Now we consider the total cost of all the accesses on elements \(1,\ldots, n\): say that by the end we have accessed elements \(x_1,\ldots, x_n\) times, with \(m = \sum x_i\). Let \(m_{i,j}\) be the number of accesses that have been performed before the \(j\)-th access to the \(i\)-th element. The cost of this access will then be \(O(\log m_{i,j}/j).\) Now, let \[T = \sum_{i=1}^n \sum_{j=1}^{x_i} \lg m_{i,j}/j.\] The total cost will be \(O(T)\). We proceed to bound \(T\).

We notice that \(m_{i,j}\) will achieve each value on \(\left\{ 1,\ldots, m\right\}\) exactly once. Re-arranging our expression for \(T\), we get: \[T = \sum_{i=1}^m \lg i - \sum_{i=1}^n \sum_{j=1}^{x_i} \lg j.\] Using Stirling’s approximation, which says that \[N\lg N/2 \leq \sum_{i=1}^N\lg i = \lg N! \leq N\log N,\] we upper bound \(T\) as \[T \leq m\lg m - \sum_{i=1}^n x_i (\lg x_i -1).\] Re-arranging some more we have: \[T \leq \sum_{i=1}^n x_i \cdot (\lg m /x_i +1).\] Now, we substitute \(p_i = x_i/m\), and accept a factor of \(2\) to pay for the \(+1\), to get \[T \leq \sum_{i=1}^n mp_i \cdot 2 \lg 1/p_i.\] As \(T\) is asymptotically optimal and the total cost is \(O(T)\), we have that this data-structure, despite not knowing the search frequencies in advance, still is within \(O(1)\) multiple of the optimal access time based on element frequencies.

(d)

We build a very similar data-structure. But now, instead of being arranged based on access frequencies, the elements are arranged based on how recently they have been accessed. That is, sets \(S_i,F_i\) will now contain the \(2^{2^i}\) most recently accessed elements. Instead of being keyed by access frequency, \(F_i\) is keyed by how recently the element was accessed. Now, when an element is inserted we place it in all \(S_i\)’s and “make room” for this new element by removing the least recent element from each \(S_i\) (except the last). Again, every once and a while inserting will necessitate creating a new \(S_i\). But again, this happens very infrequently and will not affect the ammortized costs of opperations. Very similarly, whenever a is performed we move the searched element to the front, and perform a chain of inserts and deletes.

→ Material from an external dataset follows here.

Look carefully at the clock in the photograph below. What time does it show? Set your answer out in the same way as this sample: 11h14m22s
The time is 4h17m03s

Precisely, if the element \(x\) searched for started in \(S_i\), then for all \(S_j\) with \(j < i\) we must insert \(x\) into \(S_j\) and delete the least recently accessed element in \(S_j\) to make room for \(x\).

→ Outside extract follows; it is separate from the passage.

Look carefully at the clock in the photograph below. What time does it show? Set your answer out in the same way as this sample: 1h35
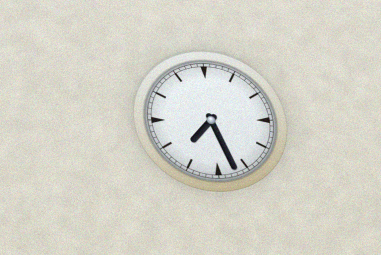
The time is 7h27
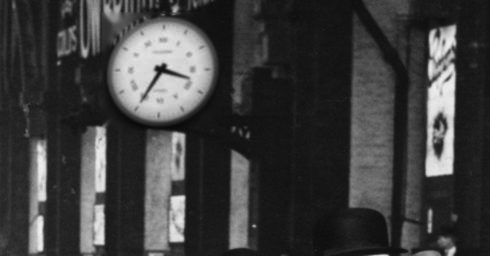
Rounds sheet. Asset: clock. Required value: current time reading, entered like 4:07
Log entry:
3:35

With identical analysis to the previous part, we see that the ammortized costs of the insert opperations will be \(O(\log n).\)

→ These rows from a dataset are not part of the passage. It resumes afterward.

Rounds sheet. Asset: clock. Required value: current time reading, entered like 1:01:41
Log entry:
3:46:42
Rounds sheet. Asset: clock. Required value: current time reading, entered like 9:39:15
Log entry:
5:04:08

Now, we consider the cost of executing a sequence of searches and inserts for elements \(x_1,\ldots, x_n\), where \(t_i\) reffers to the numer of elements since the last time that \(x_i\) was accessed. We see that the cost of searching for an element that was searched among the last \(t_i\) searches is at most \[\sum_{j\leq \left\lceil \log\log t_i \right\rceil} 2^j \leq O(\log t_i).\] Thus, our sequences of accesses and inserts will have cost bounded by \(O\left( n\log n + \sum \log t_i \right)\), as desired.